--- DATA FOR ANALYSIS ---
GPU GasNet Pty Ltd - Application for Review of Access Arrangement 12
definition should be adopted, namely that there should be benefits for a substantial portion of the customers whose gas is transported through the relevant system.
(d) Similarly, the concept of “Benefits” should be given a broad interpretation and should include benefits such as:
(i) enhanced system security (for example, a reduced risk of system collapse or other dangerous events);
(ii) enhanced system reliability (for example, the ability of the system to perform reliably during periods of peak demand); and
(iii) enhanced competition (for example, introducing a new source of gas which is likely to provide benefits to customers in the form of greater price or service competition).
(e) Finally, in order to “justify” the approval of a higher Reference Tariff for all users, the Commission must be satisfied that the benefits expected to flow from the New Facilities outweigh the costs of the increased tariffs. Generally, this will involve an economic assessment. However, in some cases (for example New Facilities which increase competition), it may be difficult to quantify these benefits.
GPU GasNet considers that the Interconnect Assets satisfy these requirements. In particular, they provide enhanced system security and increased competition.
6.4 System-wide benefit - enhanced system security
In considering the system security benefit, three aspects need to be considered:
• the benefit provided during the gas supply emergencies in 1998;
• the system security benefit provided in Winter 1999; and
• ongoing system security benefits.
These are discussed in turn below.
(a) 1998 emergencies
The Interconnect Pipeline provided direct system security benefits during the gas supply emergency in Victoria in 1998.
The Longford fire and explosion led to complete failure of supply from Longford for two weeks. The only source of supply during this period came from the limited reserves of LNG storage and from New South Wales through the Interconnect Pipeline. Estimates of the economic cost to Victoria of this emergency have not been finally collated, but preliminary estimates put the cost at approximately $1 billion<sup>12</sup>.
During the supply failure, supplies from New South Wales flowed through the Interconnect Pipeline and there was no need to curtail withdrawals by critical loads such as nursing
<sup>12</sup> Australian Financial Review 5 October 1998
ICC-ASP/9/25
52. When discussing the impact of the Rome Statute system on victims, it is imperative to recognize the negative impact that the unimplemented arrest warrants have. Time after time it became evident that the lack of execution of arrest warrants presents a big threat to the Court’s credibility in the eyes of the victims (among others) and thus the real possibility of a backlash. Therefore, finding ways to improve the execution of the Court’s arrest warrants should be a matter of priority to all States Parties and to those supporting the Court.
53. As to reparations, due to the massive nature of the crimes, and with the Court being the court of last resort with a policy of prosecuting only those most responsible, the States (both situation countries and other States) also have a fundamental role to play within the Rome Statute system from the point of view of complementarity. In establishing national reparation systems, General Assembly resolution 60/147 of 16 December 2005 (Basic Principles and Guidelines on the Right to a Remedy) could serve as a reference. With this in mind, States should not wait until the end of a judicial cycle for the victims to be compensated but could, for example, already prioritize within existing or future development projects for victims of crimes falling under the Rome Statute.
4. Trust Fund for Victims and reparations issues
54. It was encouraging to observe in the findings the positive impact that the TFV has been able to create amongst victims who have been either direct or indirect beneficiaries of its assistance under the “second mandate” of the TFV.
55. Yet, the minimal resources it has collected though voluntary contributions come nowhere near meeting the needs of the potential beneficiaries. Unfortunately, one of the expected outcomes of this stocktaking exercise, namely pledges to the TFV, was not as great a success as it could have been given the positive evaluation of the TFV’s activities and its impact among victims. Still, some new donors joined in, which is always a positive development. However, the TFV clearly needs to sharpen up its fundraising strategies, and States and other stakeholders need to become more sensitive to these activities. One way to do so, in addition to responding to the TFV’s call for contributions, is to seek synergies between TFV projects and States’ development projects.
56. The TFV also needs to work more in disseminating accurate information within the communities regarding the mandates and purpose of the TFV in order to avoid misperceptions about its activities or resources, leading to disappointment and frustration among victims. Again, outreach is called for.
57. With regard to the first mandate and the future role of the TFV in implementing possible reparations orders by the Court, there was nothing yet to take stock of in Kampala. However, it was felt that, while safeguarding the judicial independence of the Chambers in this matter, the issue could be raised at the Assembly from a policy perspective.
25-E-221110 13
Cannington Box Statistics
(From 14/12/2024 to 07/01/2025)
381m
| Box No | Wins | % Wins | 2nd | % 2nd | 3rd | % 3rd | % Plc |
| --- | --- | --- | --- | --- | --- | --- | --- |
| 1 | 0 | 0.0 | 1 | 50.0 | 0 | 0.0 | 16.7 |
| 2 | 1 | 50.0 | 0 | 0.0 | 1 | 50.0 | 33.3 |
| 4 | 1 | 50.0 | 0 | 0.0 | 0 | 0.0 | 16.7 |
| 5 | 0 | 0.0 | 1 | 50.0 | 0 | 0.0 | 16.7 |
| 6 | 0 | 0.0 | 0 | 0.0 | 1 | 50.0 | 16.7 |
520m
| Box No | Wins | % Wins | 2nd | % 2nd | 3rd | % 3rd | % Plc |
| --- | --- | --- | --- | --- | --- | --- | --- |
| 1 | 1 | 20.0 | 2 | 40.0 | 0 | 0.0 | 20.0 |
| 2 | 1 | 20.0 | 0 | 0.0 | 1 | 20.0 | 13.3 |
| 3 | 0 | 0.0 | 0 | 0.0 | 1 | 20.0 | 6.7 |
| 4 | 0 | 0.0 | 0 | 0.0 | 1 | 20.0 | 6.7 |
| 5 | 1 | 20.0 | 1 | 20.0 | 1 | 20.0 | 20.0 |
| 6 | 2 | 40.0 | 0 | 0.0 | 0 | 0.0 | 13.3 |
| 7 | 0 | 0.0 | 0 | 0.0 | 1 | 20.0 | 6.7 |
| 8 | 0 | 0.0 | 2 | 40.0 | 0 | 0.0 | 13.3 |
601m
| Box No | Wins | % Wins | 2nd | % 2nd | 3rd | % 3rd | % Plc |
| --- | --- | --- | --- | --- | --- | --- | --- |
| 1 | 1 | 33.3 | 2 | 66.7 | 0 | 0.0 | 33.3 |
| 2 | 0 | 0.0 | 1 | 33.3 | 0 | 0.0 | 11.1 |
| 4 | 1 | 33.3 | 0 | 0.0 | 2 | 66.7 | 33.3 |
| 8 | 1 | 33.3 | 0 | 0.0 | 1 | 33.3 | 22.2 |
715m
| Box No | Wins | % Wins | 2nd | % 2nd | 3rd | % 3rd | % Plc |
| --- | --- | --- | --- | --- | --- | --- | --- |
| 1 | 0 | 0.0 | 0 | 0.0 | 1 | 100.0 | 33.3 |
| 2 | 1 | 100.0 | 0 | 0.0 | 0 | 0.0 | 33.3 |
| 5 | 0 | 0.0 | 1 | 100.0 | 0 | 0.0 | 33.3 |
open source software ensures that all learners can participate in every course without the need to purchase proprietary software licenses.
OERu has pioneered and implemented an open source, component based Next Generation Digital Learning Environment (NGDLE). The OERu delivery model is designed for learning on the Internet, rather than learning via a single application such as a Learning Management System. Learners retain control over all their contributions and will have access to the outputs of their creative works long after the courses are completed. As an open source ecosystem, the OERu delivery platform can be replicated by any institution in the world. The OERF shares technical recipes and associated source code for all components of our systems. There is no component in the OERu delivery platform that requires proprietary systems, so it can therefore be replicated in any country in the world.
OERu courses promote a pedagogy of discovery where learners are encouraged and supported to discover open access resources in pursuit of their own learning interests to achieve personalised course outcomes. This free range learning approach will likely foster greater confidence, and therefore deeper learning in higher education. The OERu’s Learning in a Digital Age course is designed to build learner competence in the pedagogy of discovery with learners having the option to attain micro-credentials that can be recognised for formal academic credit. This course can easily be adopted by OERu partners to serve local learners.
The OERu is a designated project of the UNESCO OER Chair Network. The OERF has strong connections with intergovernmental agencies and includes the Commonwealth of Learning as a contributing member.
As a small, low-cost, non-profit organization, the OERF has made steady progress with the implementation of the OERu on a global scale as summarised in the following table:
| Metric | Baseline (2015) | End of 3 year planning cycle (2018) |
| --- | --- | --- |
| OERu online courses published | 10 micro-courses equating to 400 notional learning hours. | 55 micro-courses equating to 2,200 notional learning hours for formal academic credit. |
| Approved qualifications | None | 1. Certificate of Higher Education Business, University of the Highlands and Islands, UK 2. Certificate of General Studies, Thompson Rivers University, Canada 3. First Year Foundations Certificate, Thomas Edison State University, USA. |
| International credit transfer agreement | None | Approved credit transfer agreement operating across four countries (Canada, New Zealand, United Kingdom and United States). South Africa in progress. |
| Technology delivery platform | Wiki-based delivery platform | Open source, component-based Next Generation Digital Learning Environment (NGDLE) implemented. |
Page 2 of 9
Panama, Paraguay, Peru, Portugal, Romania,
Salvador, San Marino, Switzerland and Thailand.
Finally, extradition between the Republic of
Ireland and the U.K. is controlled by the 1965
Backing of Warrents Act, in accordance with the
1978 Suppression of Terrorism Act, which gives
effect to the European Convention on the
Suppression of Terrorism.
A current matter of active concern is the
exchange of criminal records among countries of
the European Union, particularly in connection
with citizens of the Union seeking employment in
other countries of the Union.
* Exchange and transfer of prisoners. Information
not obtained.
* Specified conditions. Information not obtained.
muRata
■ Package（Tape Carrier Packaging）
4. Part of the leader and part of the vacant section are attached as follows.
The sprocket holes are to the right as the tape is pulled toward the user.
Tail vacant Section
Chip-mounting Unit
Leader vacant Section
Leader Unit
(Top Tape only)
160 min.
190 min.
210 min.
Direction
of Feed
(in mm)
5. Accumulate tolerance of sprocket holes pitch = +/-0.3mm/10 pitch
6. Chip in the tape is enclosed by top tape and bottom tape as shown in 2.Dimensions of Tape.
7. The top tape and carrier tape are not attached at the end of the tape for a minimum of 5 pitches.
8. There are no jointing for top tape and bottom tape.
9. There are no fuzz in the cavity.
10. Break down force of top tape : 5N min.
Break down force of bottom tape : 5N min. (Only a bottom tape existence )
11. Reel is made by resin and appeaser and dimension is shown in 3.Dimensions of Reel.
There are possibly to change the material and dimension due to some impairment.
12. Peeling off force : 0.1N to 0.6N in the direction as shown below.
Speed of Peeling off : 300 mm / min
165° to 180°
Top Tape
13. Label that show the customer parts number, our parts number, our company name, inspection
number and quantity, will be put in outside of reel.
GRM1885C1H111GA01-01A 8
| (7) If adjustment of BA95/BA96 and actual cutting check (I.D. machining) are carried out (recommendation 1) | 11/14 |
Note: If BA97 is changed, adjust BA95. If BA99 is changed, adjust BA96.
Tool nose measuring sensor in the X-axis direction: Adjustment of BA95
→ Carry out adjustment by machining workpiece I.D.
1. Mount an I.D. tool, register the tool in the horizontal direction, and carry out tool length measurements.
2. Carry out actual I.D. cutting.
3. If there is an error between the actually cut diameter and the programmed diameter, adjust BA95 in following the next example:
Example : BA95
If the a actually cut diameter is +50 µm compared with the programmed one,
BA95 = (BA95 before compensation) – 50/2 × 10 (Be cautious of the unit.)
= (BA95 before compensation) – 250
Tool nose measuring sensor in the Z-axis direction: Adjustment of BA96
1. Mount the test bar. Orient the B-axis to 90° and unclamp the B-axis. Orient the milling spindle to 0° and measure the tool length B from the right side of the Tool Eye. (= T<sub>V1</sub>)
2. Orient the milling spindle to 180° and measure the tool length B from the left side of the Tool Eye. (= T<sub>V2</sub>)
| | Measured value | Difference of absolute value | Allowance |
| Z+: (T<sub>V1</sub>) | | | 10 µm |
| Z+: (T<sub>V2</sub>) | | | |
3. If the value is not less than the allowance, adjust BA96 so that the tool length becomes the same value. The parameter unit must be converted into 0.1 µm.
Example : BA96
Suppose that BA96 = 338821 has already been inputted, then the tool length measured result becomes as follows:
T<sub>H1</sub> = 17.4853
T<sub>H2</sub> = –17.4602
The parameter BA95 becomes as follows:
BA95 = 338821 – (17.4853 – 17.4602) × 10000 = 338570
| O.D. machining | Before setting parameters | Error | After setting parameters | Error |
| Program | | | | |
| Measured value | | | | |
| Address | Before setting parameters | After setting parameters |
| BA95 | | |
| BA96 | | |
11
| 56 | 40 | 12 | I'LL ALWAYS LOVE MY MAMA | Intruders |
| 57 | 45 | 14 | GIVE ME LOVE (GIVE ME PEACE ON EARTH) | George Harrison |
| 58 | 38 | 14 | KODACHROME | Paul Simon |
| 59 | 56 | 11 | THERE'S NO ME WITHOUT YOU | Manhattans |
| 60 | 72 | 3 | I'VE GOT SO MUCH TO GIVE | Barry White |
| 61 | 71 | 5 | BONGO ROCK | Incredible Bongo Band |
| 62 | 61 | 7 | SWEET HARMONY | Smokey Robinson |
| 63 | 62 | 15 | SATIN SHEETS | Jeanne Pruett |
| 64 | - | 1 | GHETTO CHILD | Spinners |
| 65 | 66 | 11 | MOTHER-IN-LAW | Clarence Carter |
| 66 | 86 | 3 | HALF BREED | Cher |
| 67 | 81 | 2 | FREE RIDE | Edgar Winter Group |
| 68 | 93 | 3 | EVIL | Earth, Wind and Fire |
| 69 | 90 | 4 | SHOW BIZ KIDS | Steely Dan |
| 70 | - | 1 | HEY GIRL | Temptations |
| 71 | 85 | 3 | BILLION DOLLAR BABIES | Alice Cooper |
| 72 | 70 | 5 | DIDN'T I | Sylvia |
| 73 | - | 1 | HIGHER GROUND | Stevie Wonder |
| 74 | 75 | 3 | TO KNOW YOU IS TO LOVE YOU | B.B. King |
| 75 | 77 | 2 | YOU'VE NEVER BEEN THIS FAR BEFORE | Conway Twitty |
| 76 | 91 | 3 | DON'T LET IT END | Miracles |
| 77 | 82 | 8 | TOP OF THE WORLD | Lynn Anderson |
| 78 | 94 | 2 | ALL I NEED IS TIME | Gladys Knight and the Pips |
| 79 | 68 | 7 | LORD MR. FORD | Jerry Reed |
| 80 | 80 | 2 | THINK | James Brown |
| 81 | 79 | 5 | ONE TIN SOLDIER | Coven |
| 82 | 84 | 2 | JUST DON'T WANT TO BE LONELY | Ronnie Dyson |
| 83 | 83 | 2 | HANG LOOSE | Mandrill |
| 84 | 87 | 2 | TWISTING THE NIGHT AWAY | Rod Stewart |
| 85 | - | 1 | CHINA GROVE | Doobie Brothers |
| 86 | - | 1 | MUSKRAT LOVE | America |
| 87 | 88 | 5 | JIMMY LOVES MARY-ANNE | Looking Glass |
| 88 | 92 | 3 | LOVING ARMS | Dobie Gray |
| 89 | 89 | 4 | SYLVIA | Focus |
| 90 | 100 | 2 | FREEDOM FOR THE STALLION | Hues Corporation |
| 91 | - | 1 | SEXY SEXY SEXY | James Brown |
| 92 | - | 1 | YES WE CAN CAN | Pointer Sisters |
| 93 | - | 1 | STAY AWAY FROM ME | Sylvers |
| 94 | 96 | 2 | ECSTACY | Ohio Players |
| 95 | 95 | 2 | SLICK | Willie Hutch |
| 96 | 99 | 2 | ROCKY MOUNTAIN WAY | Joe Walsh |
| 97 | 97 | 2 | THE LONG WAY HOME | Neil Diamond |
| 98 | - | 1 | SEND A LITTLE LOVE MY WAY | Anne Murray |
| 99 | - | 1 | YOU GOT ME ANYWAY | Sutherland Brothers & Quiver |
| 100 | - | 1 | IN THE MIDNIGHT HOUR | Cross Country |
---
## TASK STATEMENT
Look through the records for the string "setting". Copy every line that has it.

## OUTPUT BELOW
| O.D. machining | Before setting parameters | Error | After setting parameters | Error |
| Address | Before setting parameters | After setting parameters |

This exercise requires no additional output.